Adult-Use Sales In Maine Set To Begin In October
Nearly four years after Maine voters legalized adult-use recreational cannabis, the state will open its market to sales beginning on October 9th.
The announcement comes as a major milestone in honoring the voter’s 2016 decision and will serve as an important step forward in the state’s launching of the cannabis industry. A plethora of Maine’s business-owners have already engaged with the application process, and are eager to commence operations.
To date, the state has issued nearly 200 conditional testing, cultivation, manufacturing and retail business licenses. 33 of those have already acquired permission to go forward to the final licensing phase, where regulators will be tasked with ensuring that the applications meet the safety and operation plans outlined by Maine’s recreational marijuana laws and rules.

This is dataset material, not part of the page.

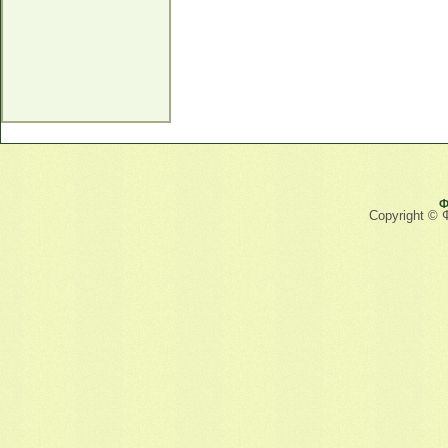
Ф
Copyright ©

Consumers Eagerly Await Oct. 9 Launch Date
Disgruntled consumers who voted in favor of legalization as a part of the 2016 November referendum have complained about the longest wait of any state after legalization. The four year delay, which was driven by legislative rewrites, governor changes, bidding delays, and the coronavirus pandemic, is finally set to come to an end.

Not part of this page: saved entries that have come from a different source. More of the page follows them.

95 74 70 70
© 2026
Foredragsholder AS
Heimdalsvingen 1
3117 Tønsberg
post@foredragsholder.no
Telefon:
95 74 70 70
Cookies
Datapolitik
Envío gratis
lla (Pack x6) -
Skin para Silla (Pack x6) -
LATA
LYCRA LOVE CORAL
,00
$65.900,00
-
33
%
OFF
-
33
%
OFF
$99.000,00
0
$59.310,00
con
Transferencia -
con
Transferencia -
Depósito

While consumers won’t know where they can purchase legal cannabis products until September 8th, when The Maine Office of Marijuana policy releases its first round of fully licensed facilities, most dispensaries are expected to be Portland-based. Conditional licensing applications have also indicated that businesses seek to operate in Eliot, Stratton, and Bangor.
Maine Adult-Use Cannabis Rules
Consumers will have to prove they are 21 by way of government-issued ID to enter a recreational shop. For Maine adult-use, daily purchase limits include no more than 2.5 ounces of dry-leaf flower or 5 ounces of concentrate. Edibles can be sold in up-to 100 milligram packages, with each dose capped at 10 milligrams.
State law permits businesses to operate between the hours of 7 a.m. and 10 p.m. Individual host cities can adopt more stringent hourly requirements, if desired.